When drug levels reach maximum value, dyskinesias and involuntary movements might occur.

c. End of dose deterioration

d. On-off phenomenon

Most important and troublesome for the patient, as fluctuation in the response occurs. During on period, no symptoms are present, while during off period, they reappear.

Reasons

  1. After prolonged administration, decrease in absorption of DOPA occurs.
  2. Decreased entry of levo dopa in brain occurs
  3. Less conversion of levo dopa to dopamine due to decreased activity of dopa decarboxylase in brain

This can be treated by various means:

  1. As decreased absorption occurs, levo dopa is not given with food. Timing of giving drug is adjusted esp. with protein rich food.
  2. Decrease interval between doses, hourly or two hourly basis.
  3. Add other dopamine agonists drugs with DOPA like bromocryptine, apomorphine.

8. Endocrine System

  1. Decreased prolactin secretion
  2. Increased growth hormone secretion in normal
  3. Decreased growth hormone secretion in acromegaly.
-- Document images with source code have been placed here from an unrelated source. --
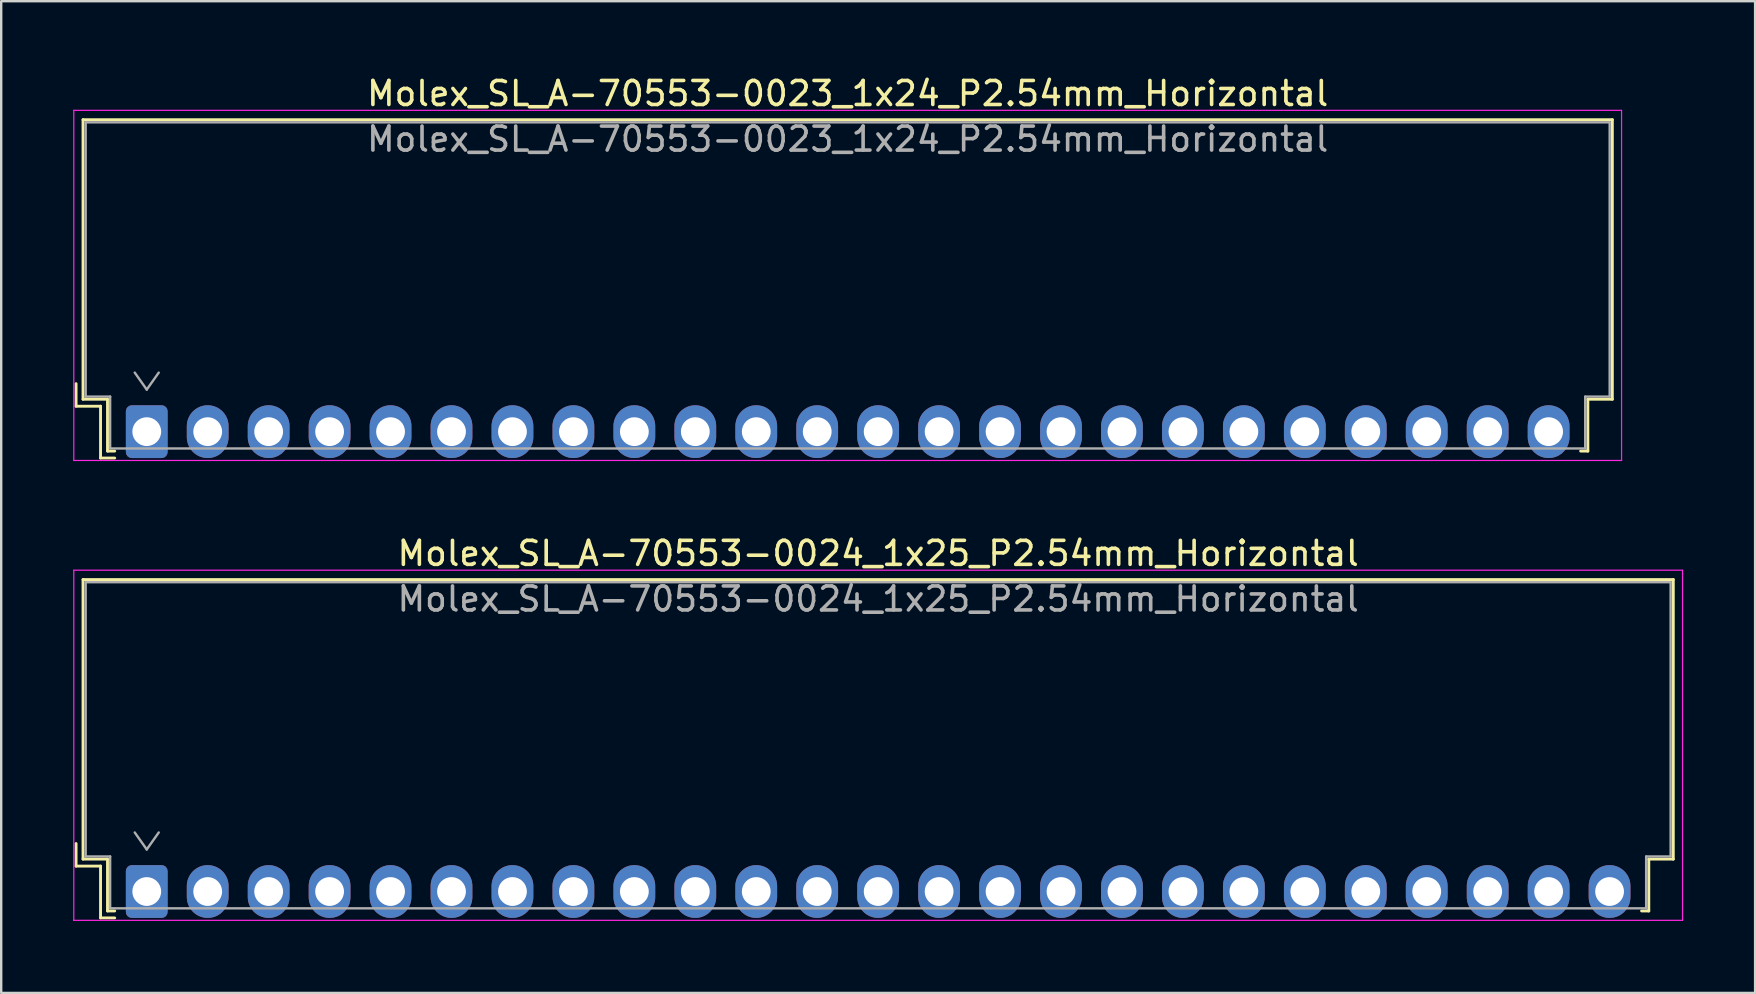
<source format=kicad_pcb>
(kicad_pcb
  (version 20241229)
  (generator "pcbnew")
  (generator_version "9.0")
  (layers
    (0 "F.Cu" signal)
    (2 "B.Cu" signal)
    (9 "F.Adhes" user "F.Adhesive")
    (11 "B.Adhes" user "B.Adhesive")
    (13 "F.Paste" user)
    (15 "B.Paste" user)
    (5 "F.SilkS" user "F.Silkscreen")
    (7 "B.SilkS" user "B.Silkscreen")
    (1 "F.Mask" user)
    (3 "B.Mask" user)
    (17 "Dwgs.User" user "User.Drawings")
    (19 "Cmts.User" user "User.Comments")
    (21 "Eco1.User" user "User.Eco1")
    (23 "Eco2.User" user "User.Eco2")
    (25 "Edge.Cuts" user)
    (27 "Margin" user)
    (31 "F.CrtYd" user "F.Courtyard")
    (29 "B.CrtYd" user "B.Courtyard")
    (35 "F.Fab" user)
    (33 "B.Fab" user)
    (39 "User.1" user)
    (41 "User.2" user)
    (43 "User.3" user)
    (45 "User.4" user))
  (footprint "Molex_SL_A-70553-0024_1x25_P2.54mm_Horizontal"
    (layer "F.Cu")
    (at 3.065 34.102)
    (property "Reference" "Molex_SL_A-70553-0024_1x25_P2.54mm_Horizontal" (at 30.48 -14.09 0) (layer "F.SilkS") (effects (font (size 1 1) (thickness 0.15))))
    (attr through_hole)
    (fp_line (start -2.945 -2) (end -2.945 -1.06) (stroke (width 0.12) (type solid)) (layer "F.SilkS"))
    (fp_line (start -2.945 -1.06) (end -1.925 -1.06) (stroke (width 0.12) (type solid)) (layer "F.SilkS"))
    (fp_line (start -2.655 -13) (end 63.615 -13) (stroke (width 0.12) (type solid)) (layer "F.SilkS"))
    (fp_line (start -2.655 -1.35) (end -2.655 -13) (stroke (width 0.12) (type solid)) (layer "F.SilkS"))
    (fp_line (start -2.655 -1.35) (end -1.635 -1.35) (stroke (width 0.12) (type solid)) (layer "F.SilkS"))
    (fp_line (start -1.925 -1.06) (end -1.925 1.1) (stroke (width 0.12) (type solid)) (layer "F.SilkS"))
    (fp_line (start -1.925 1.1) (end -1.335 1.1) (stroke (width 0.12) (type solid)) (layer "F.SilkS"))
    (fp_line (start -1.635 -1.35) (end -1.635 0.81) (stroke (width 0.12) (type solid)) (layer "F.SilkS"))
    (fp_line (start -1.635 0.81) (end -1.335 0.81) (stroke (width 0.12) (type solid)) (layer "F.SilkS"))
    (fp_line (start 62.595 -1.35) (end 62.595 0.81) (stroke (width 0.12) (type solid)) (layer "F.SilkS"))
    (fp_line (start 62.595 0.81) (end 62.295 0.81) (stroke (width 0.12) (type solid)) (layer "F.SilkS"))
    (fp_line (start 63.615 -13) (end 63.615 -1.35) (stroke (width 0.12) (type solid)) (layer "F.SilkS"))
    (fp_line (start 63.615 -1.35) (end 62.595 -1.35) (stroke (width 0.12) (type solid)) (layer "F.SilkS"))
    (fp_line (start -3.04 -13.39) (end -3.04 1.2) (stroke (width 0.05) (type solid)) (layer "F.CrtYd"))
    (fp_line (start -3.04 1.2) (end -3.04 1.2) (stroke (width 0.05) (type solid)) (layer "F.CrtYd"))
    (fp_line (start -3.04 1.2) (end -3.04 1.2) (stroke (width 0.05) (type solid)) (layer "F.CrtYd"))
    (fp_line (start -3.04 1.2) (end 64 1.2) (stroke (width 0.05) (type solid)) (layer "F.CrtYd"))
    (fp_line (start 64 -13.39) (end -3.04 -13.39) (stroke (width 0.05) (type solid)) (layer "F.CrtYd"))
    (fp_line (start 64 1.2) (end 64 -13.39) (stroke (width 0.05) (type solid)) (layer "F.CrtYd"))
    (fp_line (start 64 1.2) (end 64 1.2) (stroke (width 0.05) (type solid)) (layer "F.CrtYd"))
    (fp_line (start 64 1.2) (end 64 1.2) (stroke (width 0.05) (type solid)) (layer "F.CrtYd"))
    (fp_line (start -2.545 -12.89) (end -2.545 -1.46) (stroke (width 0.1) (type solid)) (layer "F.Fab"))
    (fp_line (start -2.545 -1.46) (end -1.525 -1.46) (stroke (width 0.1) (type solid)) (layer "F.Fab"))
    (fp_line (start -1.525 -1.46) (end -1.525 0.7) (stroke (width 0.1) (type solid)) (layer "F.Fab"))
    (fp_line (start -1.525 0.7) (end 62.485 0.7) (stroke (width 0.1) (type solid)) (layer "F.Fab"))
    (fp_line (start -0.5 -2.46) (end 0 -1.753) (stroke (width 0.1) (type solid)) (layer "F.Fab"))
    (fp_line (start 0 -1.753) (end 0.5 -2.46) (stroke (width 0.1) (type solid)) (layer "F.Fab"))
    (fp_line (start 62.485 -1.46) (end 63.505 -1.46) (stroke (width 0.1) (type solid)) (layer "F.Fab"))
    (fp_line (start 62.485 0.7) (end 62.485 -1.46) (stroke (width 0.1) (type solid)) (layer "F.Fab"))
    (fp_line (start 63.505 -12.89) (end -2.545 -12.89) (stroke (width 0.1) (type solid)) (layer "F.Fab"))
    (fp_line (start 63.505 -1.46) (end 63.505 -12.89) (stroke (width 0.1) (type solid)) (layer "F.Fab"))
    (fp_text user "${REFERENCE}" (at 30.48 -12.19 0) (layer "F.Fab") (effects (font (size 1 1) (thickness 0.15))))
    (pad "1" thru_hole roundrect (at 0 0) (size 1.74 2.2) (drill 1.2) (layers "*.Cu" "*.Mask") (roundrect_rratio 0.144))
    (pad "2" thru_hole oval (at 2.54 0) (size 1.74 2.2) (drill 1.2) (layers "*.Cu" "*.Mask"))
    (pad "3" thru_hole oval (at 5.08 0) (size 1.74 2.2) (drill 1.2) (layers "*.Cu" "*.Mask"))
    (pad "4" thru_hole oval (at 7.62 0) (size 1.74 2.2) (drill 1.2) (layers "*.Cu" "*.Mask"))
    (pad "5" thru_hole oval (at 10.16 0) (size 1.74 2.2) (drill 1.2) (layers "*.Cu" "*.Mask"))
    (pad "6" thru_hole oval (at 12.7 0) (size 1.74 2.2) (drill 1.2) (layers "*.Cu" "*.Mask"))
    (pad "7" thru_hole oval (at 15.24 0) (size 1.74 2.2) (drill 1.2) (layers "*.Cu" "*.Mask"))
    (pad "8" thru_hole oval (at 17.78 0) (size 1.74 2.2) (drill 1.2) (layers "*.Cu" "*.Mask"))
    (pad "9" thru_hole oval (at 20.32 0) (size 1.74 2.2) (drill 1.2) (layers "*.Cu" "*.Mask"))
    (pad "10" thru_hole oval (at 22.86 0) (size 1.74 2.2) (drill 1.2) (layers "*.Cu" "*.Mask"))
    (pad "11" thru_hole oval (at 25.4 0) (size 1.74 2.2) (drill 1.2) (layers "*.Cu" "*.Mask"))
    (pad "12" thru_hole oval (at 27.94 0) (size 1.74 2.2) (drill 1.2) (layers "*.Cu" "*.Mask"))
    (pad "13" thru_hole oval (at 30.48 0) (size 1.74 2.2) (drill 1.2) (layers "*.Cu" "*.Mask"))
    (pad "14" thru_hole oval (at 33.02 0) (size 1.74 2.2) (drill 1.2) (layers "*.Cu" "*.Mask"))
    (pad "15" thru_hole oval (at 35.56 0) (size 1.74 2.2) (drill 1.2) (layers "*.Cu" "*.Mask"))
    (pad "16" thru_hole oval (at 38.1 0) (size 1.74 2.2) (drill 1.2) (layers "*.Cu" "*.Mask"))
    (pad "17" thru_hole oval (at 40.64 0) (size 1.74 2.2) (drill 1.2) (layers "*.Cu" "*.Mask"))
    (pad "18" thru_hole oval (at 43.18 0) (size 1.74 2.2) (drill 1.2) (layers "*.Cu" "*.Mask"))
    (pad "19" thru_hole oval (at 45.72 0) (size 1.74 2.2) (drill 1.2) (layers "*.Cu" "*.Mask"))
    (pad "20" thru_hole oval (at 48.26 0) (size 1.74 2.2) (drill 1.2) (layers "*.Cu" "*.Mask"))
    (pad "21" thru_hole oval (at 50.8 0) (size 1.74 2.2) (drill 1.2) (layers "*.Cu" "*.Mask"))
    (pad "22" thru_hole oval (at 53.34 0) (size 1.74 2.2) (drill 1.2) (layers "*.Cu" "*.Mask"))
    (pad "23" thru_hole oval (at 55.88 0) (size 1.74 2.2) (drill 1.2) (layers "*.Cu" "*.Mask"))
    (pad "24" thru_hole oval (at 58.42 0) (size 1.74 2.2) (drill 1.2) (layers "*.Cu" "*.Mask"))
    (pad "25" thru_hole oval (at 60.96 0) (size 1.74 2.2) (drill 1.2) (layers "*.Cu" "*.Mask")))
  (footprint "Molex_SL_A-70553-0023_1x24_P2.54mm_Horizontal"
    (layer "F.Cu")
    (at 3.065 14.938)
    (property "Reference" "Molex_SL_A-70553-0023_1x24_P2.54mm_Horizontal" (at 29.21 -14.09 0) (layer "F.SilkS") (effects (font (size 1 1) (thickness 0.15))))
    (attr through_hole)
    (fp_line (start -2.945 -2) (end -2.945 -1.06) (stroke (width 0.12) (type solid)) (layer "F.SilkS"))
    (fp_line (start -2.945 -1.06) (end -1.925 -1.06) (stroke (width 0.12) (type solid)) (layer "F.SilkS"))
    (fp_line (start -2.655 -13) (end 61.075 -13) (stroke (width 0.12) (type solid)) (layer "F.SilkS"))
    (fp_line (start -2.655 -1.35) (end -2.655 -13) (stroke (width 0.12) (type solid)) (layer "F.SilkS"))
    (fp_line (start -2.655 -1.35) (end -1.635 -1.35) (stroke (width 0.12) (type solid)) (layer "F.SilkS"))
    (fp_line (start -1.925 -1.06) (end -1.925 1.1) (stroke (width 0.12) (type solid)) (layer "F.SilkS"))
    (fp_line (start -1.925 1.1) (end -1.335 1.1) (stroke (width 0.12) (type solid)) (layer "F.SilkS"))
    (fp_line (start -1.635 -1.35) (end -1.635 0.81) (stroke (width 0.12) (type solid)) (layer "F.SilkS"))
    (fp_line (start -1.635 0.81) (end -1.335 0.81) (stroke (width 0.12) (type solid)) (layer "F.SilkS"))
    (fp_line (start 60.055 -1.35) (end 60.055 0.81) (stroke (width 0.12) (type solid)) (layer "F.SilkS"))
    (fp_line (start 60.055 0.81) (end 59.755 0.81) (stroke (width 0.12) (type solid)) (layer "F.SilkS"))
    (fp_line (start 61.075 -13) (end 61.075 -1.35) (stroke (width 0.12) (type solid)) (layer "F.SilkS"))
    (fp_line (start 61.075 -1.35) (end 60.055 -1.35) (stroke (width 0.12) (type solid)) (layer "F.SilkS"))
    (fp_line (start -3.04 -13.39) (end -3.04 1.2) (stroke (width 0.05) (type solid)) (layer "F.CrtYd"))
    (fp_line (start -3.04 1.2) (end -3.04 1.2) (stroke (width 0.05) (type solid)) (layer "F.CrtYd"))
    (fp_line (start -3.04 1.2) (end -3.04 1.2) (stroke (width 0.05) (type solid)) (layer "F.CrtYd"))
    (fp_line (start -3.04 1.2) (end 61.46 1.2) (stroke (width 0.05) (type solid)) (layer "F.CrtYd"))
    (fp_line (start 61.46 -13.39) (end -3.04 -13.39) (stroke (width 0.05) (type solid)) (layer "F.CrtYd"))
    (fp_line (start 61.46 1.2) (end 61.46 -13.39) (stroke (width 0.05) (type solid)) (layer "F.CrtYd"))
    (fp_line (start 61.46 1.2) (end 61.46 1.2) (stroke (width 0.05) (type solid)) (layer "F.CrtYd"))
    (fp_line (start 61.46 1.2) (end 61.46 1.2) (stroke (width 0.05) (type solid)) (layer "F.CrtYd"))
    (fp_line (start -2.545 -12.89) (end -2.545 -1.46) (stroke (width 0.1) (type solid)) (layer "F.Fab"))
    (fp_line (start -2.545 -1.46) (end -1.525 -1.46) (stroke (width 0.1) (type solid)) (layer "F.Fab"))
    (fp_line (start -1.525 -1.46) (end -1.525 0.7) (stroke (width 0.1) (type solid)) (layer "F.Fab"))
    (fp_line (start -1.525 0.7) (end 59.945 0.7) (stroke (width 0.1) (type solid)) (layer "F.Fab"))
    (fp_line (start -0.5 -2.46) (end 0 -1.753) (stroke (width 0.1) (type solid)) (layer "F.Fab"))
    (fp_line (start 0 -1.753) (end 0.5 -2.46) (stroke (width 0.1) (type solid)) (layer "F.Fab"))
    (fp_line (start 59.945 -1.46) (end 60.965 -1.46) (stroke (width 0.1) (type solid)) (layer "F.Fab"))
    (fp_line (start 59.945 0.7) (end 59.945 -1.46) (stroke (width 0.1) (type solid)) (layer "F.Fab"))
    (fp_line (start 60.965 -12.89) (end -2.545 -12.89) (stroke (width 0.1) (type solid)) (layer "F.Fab"))
    (fp_line (start 60.965 -1.46) (end 60.965 -12.89) (stroke (width 0.1) (type solid)) (layer "F.Fab"))
    (fp_text user "${REFERENCE}" (at 29.21 -12.19 0) (layer "F.Fab") (effects (font (size 1 1) (thickness 0.15))))
    (pad "1" thru_hole roundrect (at 0 0) (size 1.74 2.2) (drill 1.2) (layers "*.Cu" "*.Mask") (roundrect_rratio 0.144))
    (pad "2" thru_hole oval (at 2.54 0) (size 1.74 2.2) (drill 1.2) (layers "*.Cu" "*.Mask"))
    (pad "3" thru_hole oval (at 5.08 0) (size 1.74 2.2) (drill 1.2) (layers "*.Cu" "*.Mask"))
    (pad "4" thru_hole oval (at 7.62 0) (size 1.74 2.2) (drill 1.2) (layers "*.Cu" "*.Mask"))
    (pad "5" thru_hole oval (at 10.16 0) (size 1.74 2.2) (drill 1.2) (layers "*.Cu" "*.Mask"))
    (pad "6" thru_hole oval (at 12.7 0) (size 1.74 2.2) (drill 1.2) (layers "*.Cu" "*.Mask"))
    (pad "7" thru_hole oval (at 15.24 0) (size 1.74 2.2) (drill 1.2) (layers "*.Cu" "*.Mask"))
    (pad "8" thru_hole oval (at 17.78 0) (size 1.74 2.2) (drill 1.2) (layers "*.Cu" "*.Mask"))
    (pad "9" thru_hole oval (at 20.32 0) (size 1.74 2.2) (drill 1.2) (layers "*.Cu" "*.Mask"))
    (pad "10" thru_hole oval (at 22.86 0) (size 1.74 2.2) (drill 1.2) (layers "*.Cu" "*.Mask"))
    (pad "11" thru_hole oval (at 25.4 0) (size 1.74 2.2) (drill 1.2) (layers "*.Cu" "*.Mask"))
    (pad "12" thru_hole oval (at 27.94 0) (size 1.74 2.2) (drill 1.2) (layers "*.Cu" "*.Mask"))
    (pad "13" thru_hole oval (at 30.48 0) (size 1.74 2.2) (drill 1.2) (layers "*.Cu" "*.Mask"))
    (pad "14" thru_hole oval (at 33.02 0) (size 1.74 2.2) (drill 1.2) (layers "*.Cu" "*.Mask"))
    (pad "15" thru_hole oval (at 35.56 0) (size 1.74 2.2) (drill 1.2) (layers "*.Cu" "*.Mask"))
    (pad "16" thru_hole oval (at 38.1 0) (size 1.74 2.2) (drill 1.2) (layers "*.Cu" "*.Mask"))
    (pad "17" thru_hole oval (at 40.64 0) (size 1.74 2.2) (drill 1.2) (layers "*.Cu" "*.Mask"))
    (pad "18" thru_hole oval (at 43.18 0) (size 1.74 2.2) (drill 1.2) (layers "*.Cu" "*.Mask"))
    (pad "19" thru_hole oval (at 45.72 0) (size 1.74 2.2) (drill 1.2) (layers "*.Cu" "*.Mask"))
    (pad "20" thru_hole oval (at 48.26 0) (size 1.74 2.2) (drill 1.2) (layers "*.Cu" "*.Mask"))
    (pad "21" thru_hole oval (at 50.8 0) (size 1.74 2.2) (drill 1.2) (layers "*.Cu" "*.Mask"))
    (pad "22" thru_hole oval (at 53.34 0) (size 1.74 2.2) (drill 1.2) (layers "*.Cu" "*.Mask"))
    (pad "23" thru_hole oval (at 55.88 0) (size 1.74 2.2) (drill 1.2) (layers "*.Cu" "*.Mask"))
    (pad "24" thru_hole oval (at 58.42 0) (size 1.74 2.2) (drill 1.2) (layers "*.Cu" "*.Mask")))
  (gr_rect
    (start -3 -3)
    (end 70.09 38.327)
    (stroke (width 0.1) (type default))
    (fill no)
    (layer "Edge.Cuts")))
</source>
This is due to over activity of tuberoinfundibular pathway, leading to increased dopamine.

9. Reproductive System

  1. Priapism (painful erection and tenderness). It is one of the most common symptom of sickle cell anemia. Treatment is intra-cavernous injection of beta blockers.
  2. Brown discoloration of vaginal discharge.

10. Metabolic

  1. Increased blood urea and nitrogen
  2. Increased ALT and AST
  3. Increased ALP
  4. Increased bilirubin

11. Miscellaneous

  1. Darkening of urine with secretions
  2. Darkening of skin due to increase in melanin and increased oxidation of catecholamines to melanin
  3. May be abnormality of taste and smell
  4. Increase in incidence/precipitation of gout in certain patients
  5. In those prone to psychiatric illness, increased incidence of schizophrenia

12. Fenton’s Reaction

When L-dopa is given, it is converted into dopamine, which reacts with oxygen in presence of:

    • MAO b
    • Aldehyde dehydrogenase

The product of this reaction is DOPAC and hydrogen peroxide. Hydrogen peroxide reacts with iron (abundant is substantia nigra) producing oxidative stress, leading to rapid degeneration of dopaminergic neurons producing ‘end of dose phenomenon’.

Central adverse effects include dyskinesias and behavioral effects.

Contraindications
  1. Given carefully to patients suffering from psychosis or psychiatric illnesses
  2. Glaucoma
  3. Cardiovascular diseases
  4. Renal impairment
Dose

Start at low dose 250 mg/day in divided doses. It may be increased to 2-8 grams.

Drug Interactions of levodopa

1. Pyridoxine (vit b6)

Decrease in activity of levo dopa in these patients (patients suffering from T.B, taking isoniazid and bit B6)

Those taking vitamin B complex

As dopa decarboxylase is pyridoxine dependent, increased conversion to dopamine in periphery leads to decrease in response.

2. Antipsychotics

Levo dopa antagonizes the effect of antipsychotics

3. Nonspecific MAO inhibitors

Acts on both MAO  A and B.

Decreases metabolism of catecholamines and dopamine, leading to hypertension, cardiac arrhythmias

4. Anticholinergics

Although given but in high doses or for prolonged periods, can decrease gastric emptying, decreasing motility and absorption of levo dopa.

5. Sympathomimetics

Effect is potentiated. Sometimes patient does not know, because over the counter preparations like nasal decongestants (ephedrine, adrenaline) can aggravate the effects.